+++ Metin Parçası
Türkiye'de İngilizce Sorunu

Sonuna kadar okumanızı tavsiye ediyoruz.

İngilizce eğitimi Türkiye’de Osmanlıdan bu yana sürüp gelen büyük bir sorundur.
 
Tanzimat döneminde başlayan bugüne kadar süre gelen 'İngilizce Hırsızlığı' uzun yıllar da sürecektir.
 
Bu yazımı çok önemli bir TV kanalının aldığı konuğu dinledikten sonra yazmaya karar verdim.
 
Uzun süredir duyduğum mantığıma bir türlü yatmayan dinledikten sonra da nefretle tekrar tekrar dinlediğim bu zırvalıklar Türkiye’de İngilizce Hırsızlığı'nın hangi boyutlara ulaştığını çok açık bir şekilde ortaya koyuyor.
++++++
▸ **Yapılacak İş**: Türkiye'deki İngilizce sorununu ele alan metin parçasında "Sonuna kadar okumanızı" ifadesinden "şekilde ortaya koyuyor." ifadesine kadar uzanan bölümü, hiçbir değişiklik yapmadan olduğu gibi aktarınız.
+++ Bilgiler
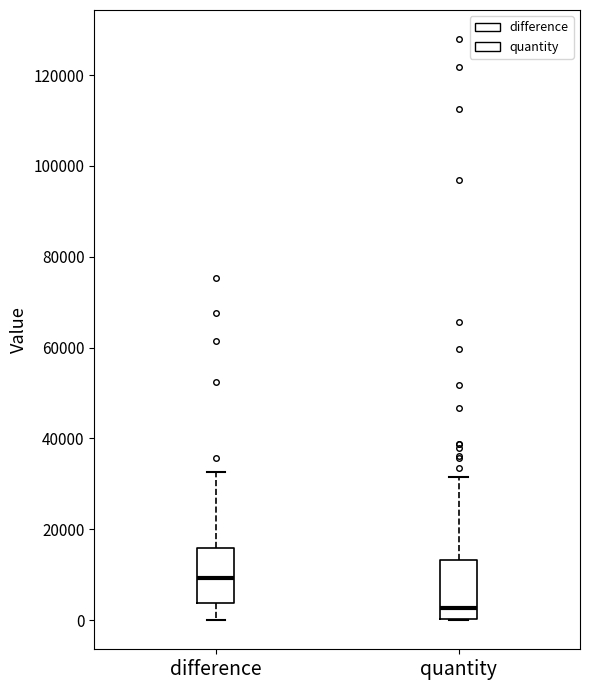

Reading left to right, transcribe this box plot: for each box, give where its median line is, the range the box spans, and where its two whiskers end, as read against the y-axis. The values are not printed on the chart, so give them approximately, as read against the axis.

difference: median 10000, box 4000 to 16000, whiskers 0 to 32000
quantity: median 2000, box 0 to 14000, whiskers 0 to 32000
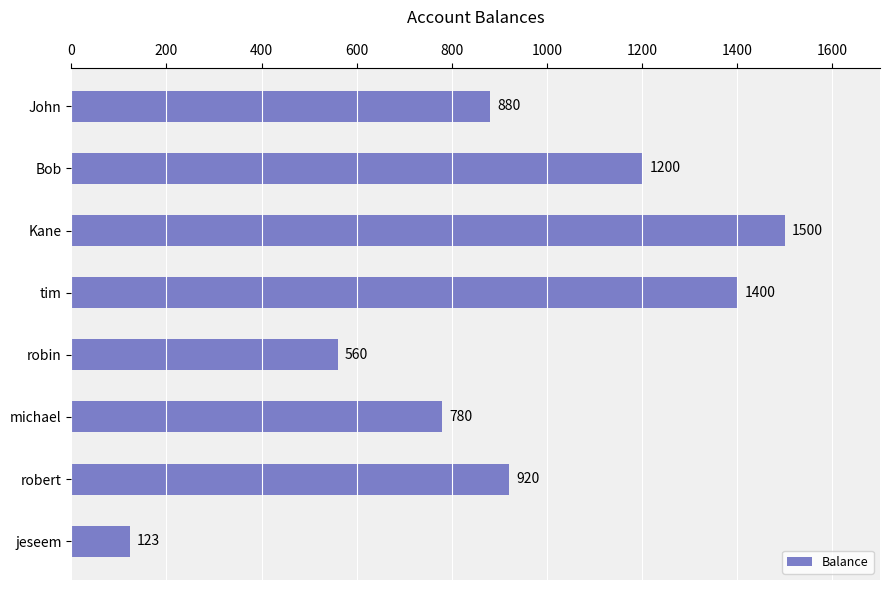

How many data points does each series have?

8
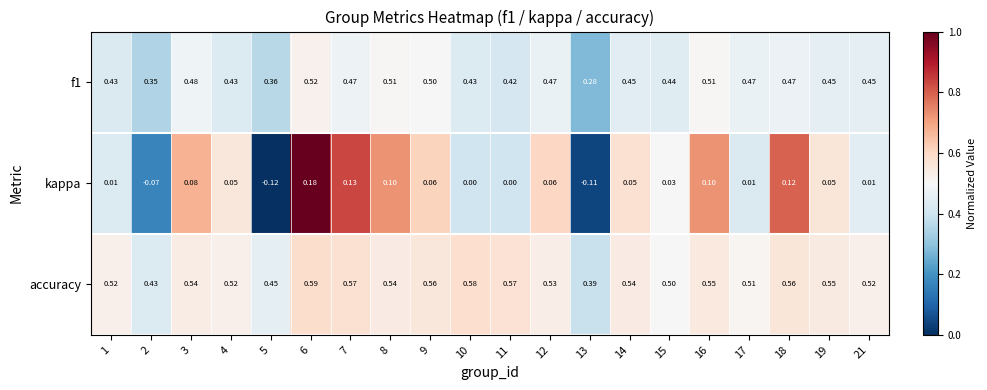

Rank the series at 16 from highest to lowest value.

accuracy, f1, kappa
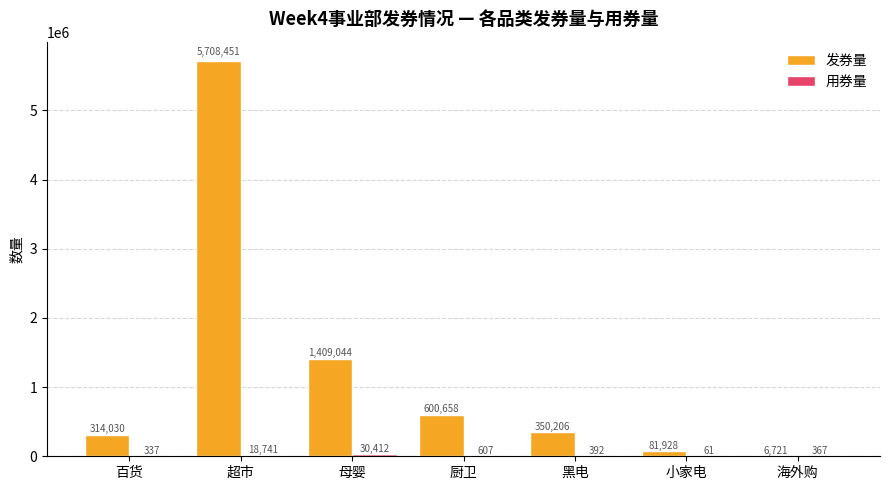

What is the sum of all 发券量 values?

8471038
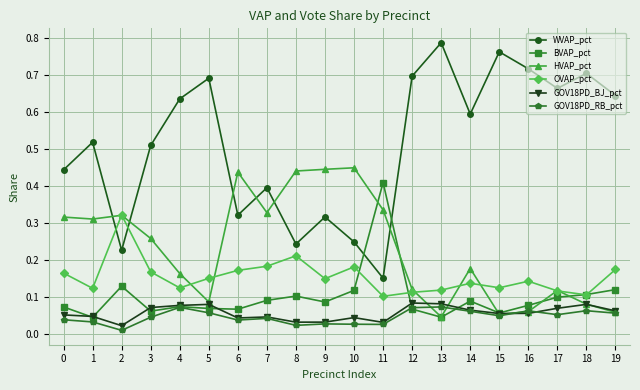

Between 3 and 15, which series saw the biggest shift?

WVAP_pct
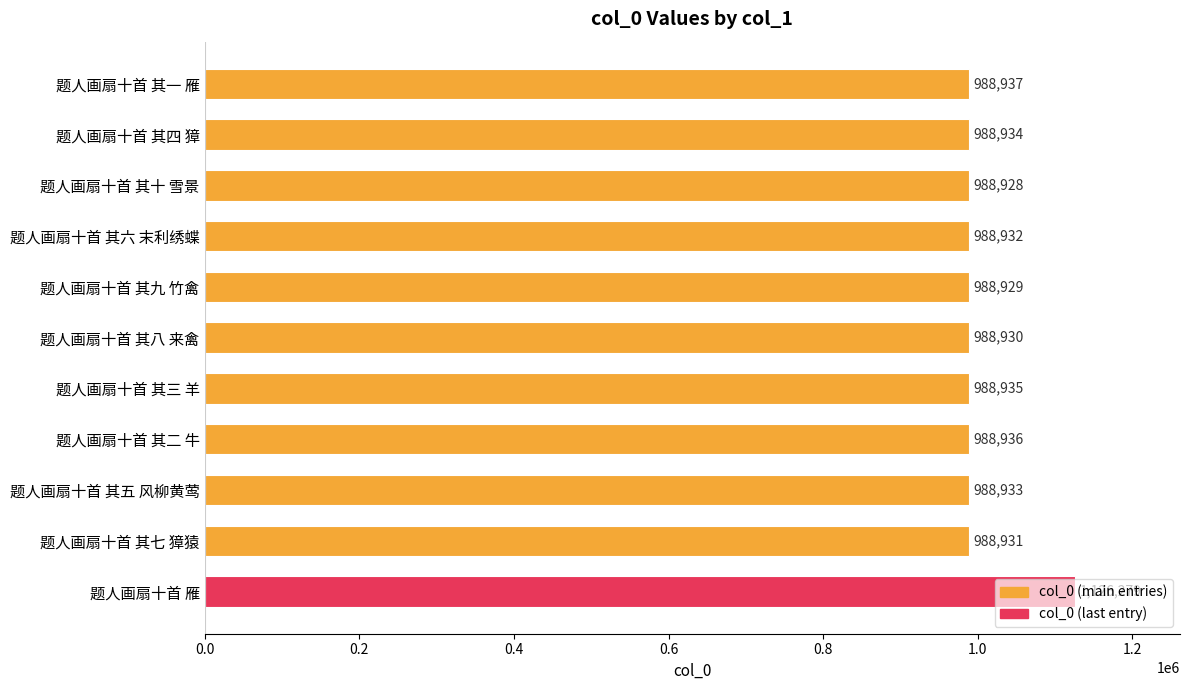

At which category does the chart reach its peak across all series?

题人画扇十首 雁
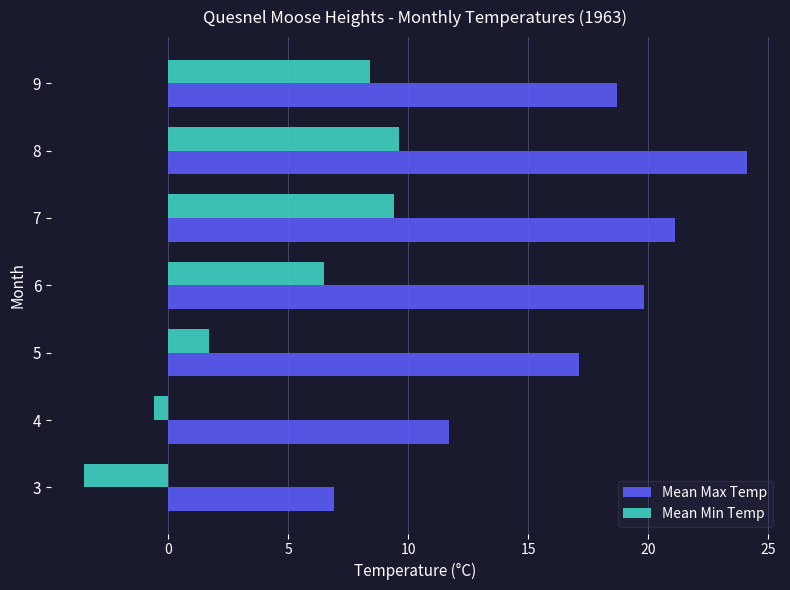

At how many categories does at least one series exceed 3?

7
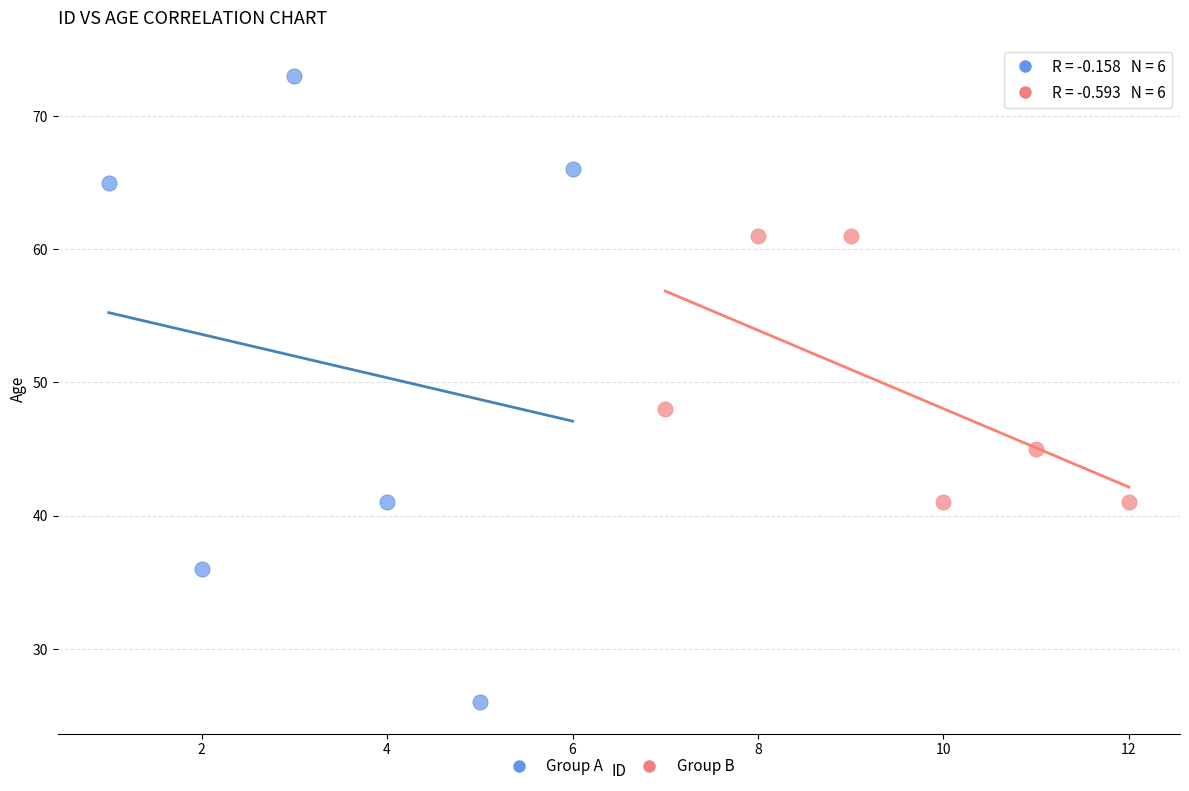

Which series contains the highest Y value?

Group A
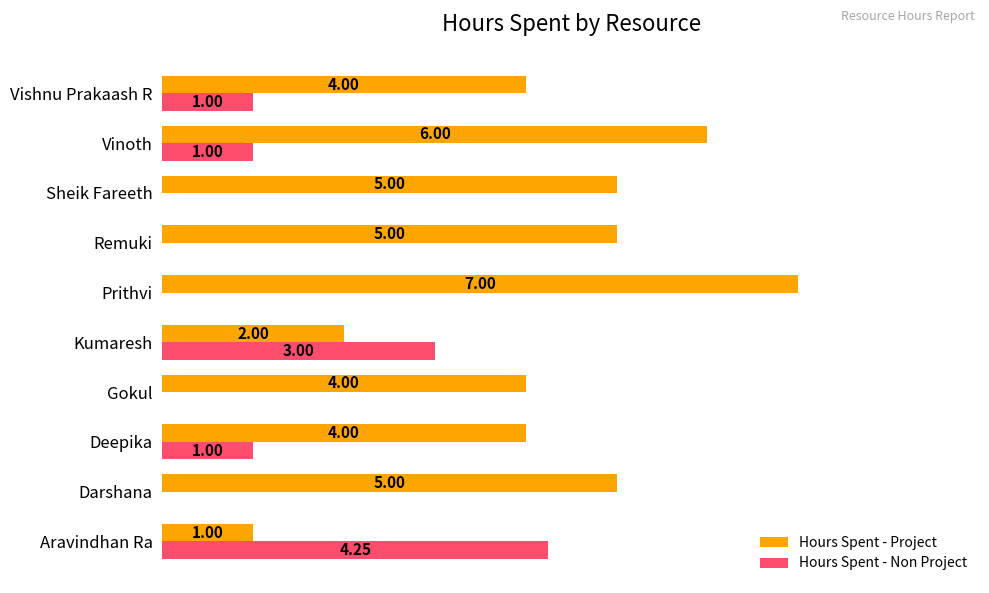

Is the value of Hours Spent - Non Project at Kumaresh greater than the value of Hours Spent - Project at Prithvi?

No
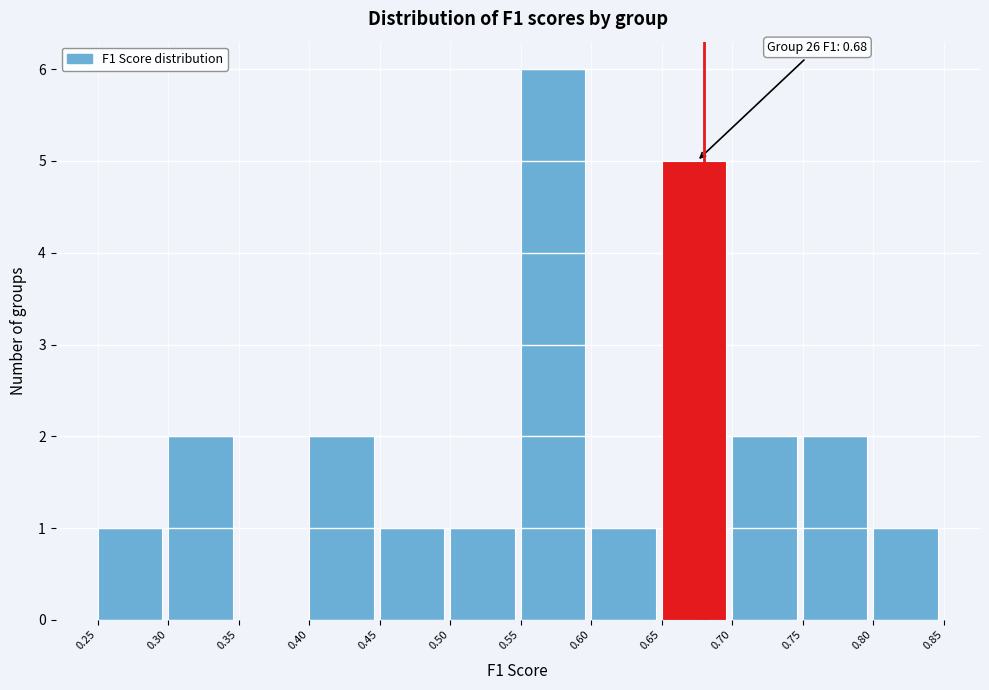

Over which range of the x-axis is the bar tallest?

0.55 to 0.60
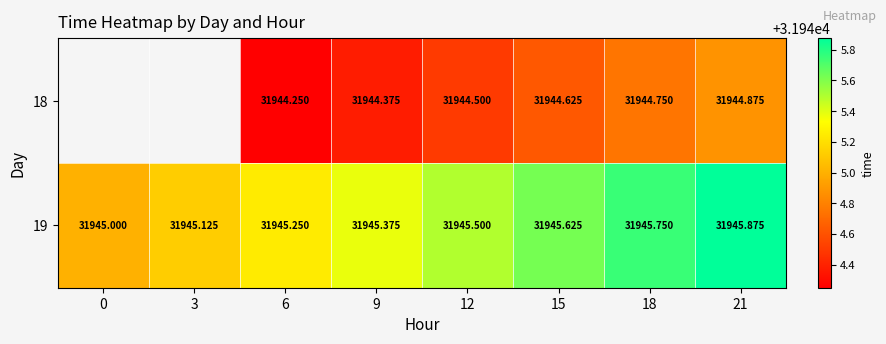

At which category is the sum across all series the highest?

21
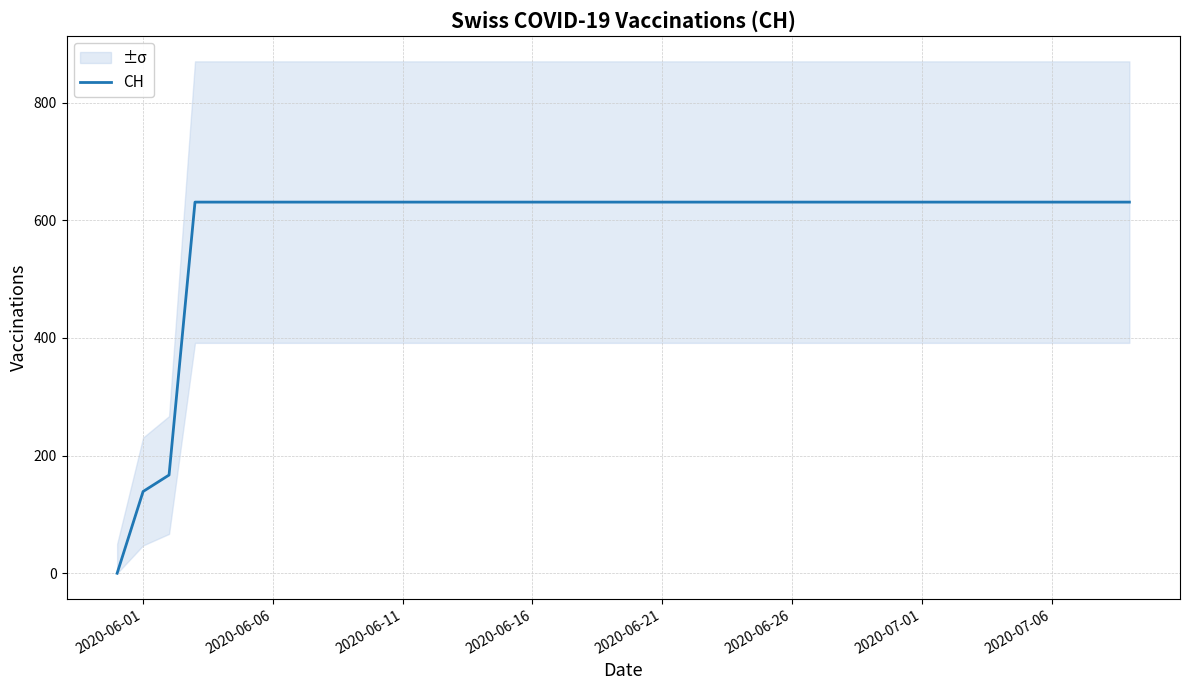

How many data points are less than 631?

3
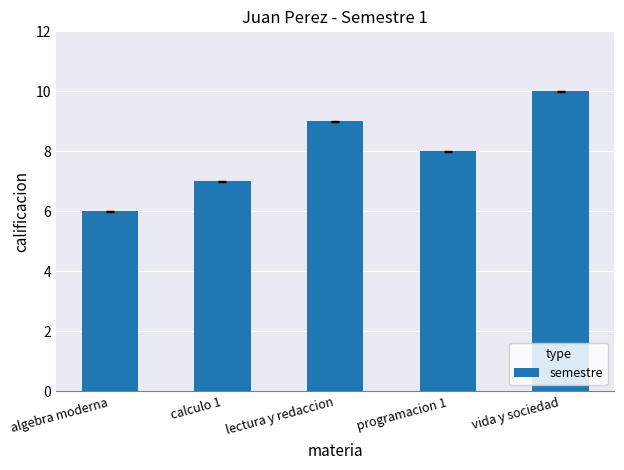

Reading left to right, transcribe all the data shown in this chart.

6	7	9	8	10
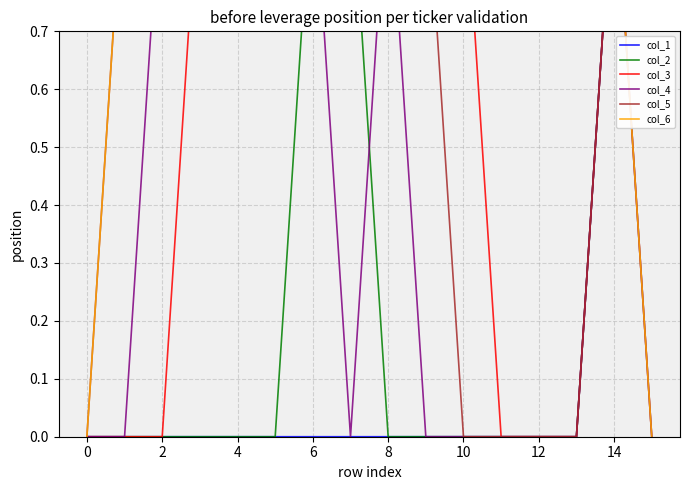

Which series has the widest spread of values?

col_1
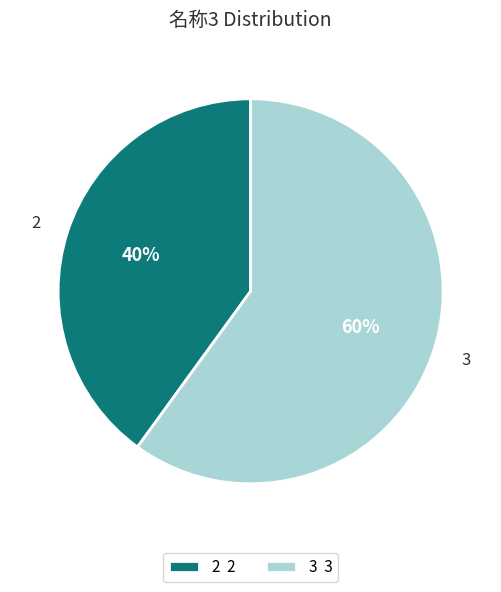

To the nearest percent, what is the combined percentage of 2 and 3?

100%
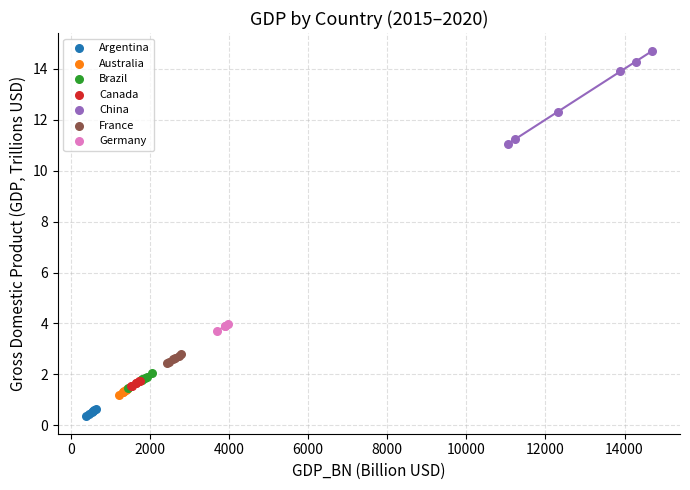

Which series reaches the minimum Y coordinate?

Argentina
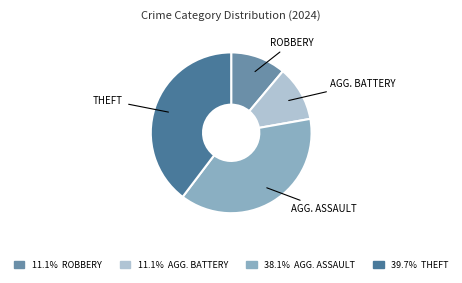

Count the number of slices in the pie.

4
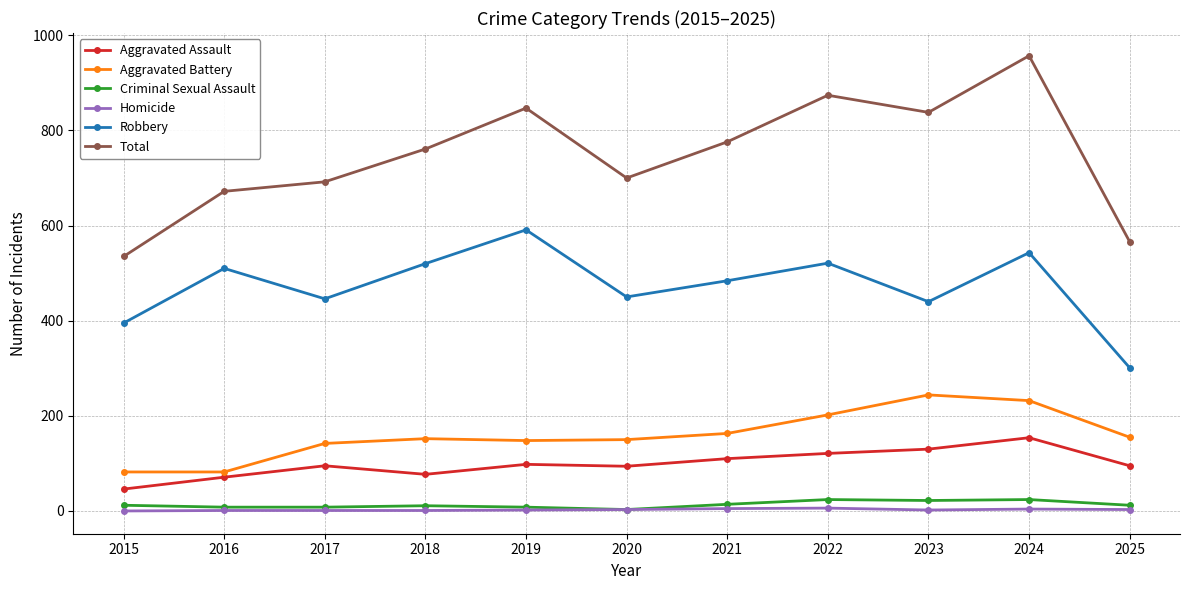

True or false: Robbery has more than 1 interior local peaks.

True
++++++
▸ **Nihai Cevap**:
Sonuna kadar okumanızı tavsiye ediyoruz.

İngilizce eğitimi Türkiye’de Osmanlıdan bu yana sürüp gelen büyük bir sorundur.
 
Tanzimat döneminde başlayan bugüne kadar süre gelen 'İngilizce Hırsızlığı' uzun yıllar da sürecektir.
 
Bu yazımı çok önemli bir TV kanalının aldığı konuğu dinledikten sonra yazmaya karar verdim.
 
Uzun süredir duyduğum mantığıma bir türlü yatmayan dinledikten sonra da nefretle tekrar tekrar dinlediğim bu zırvalıklar Türkiye’de İngilizce Hırsızlığı'nın hangi boyutlara ulaştığını çok açık bir şekilde ortaya koyuyor.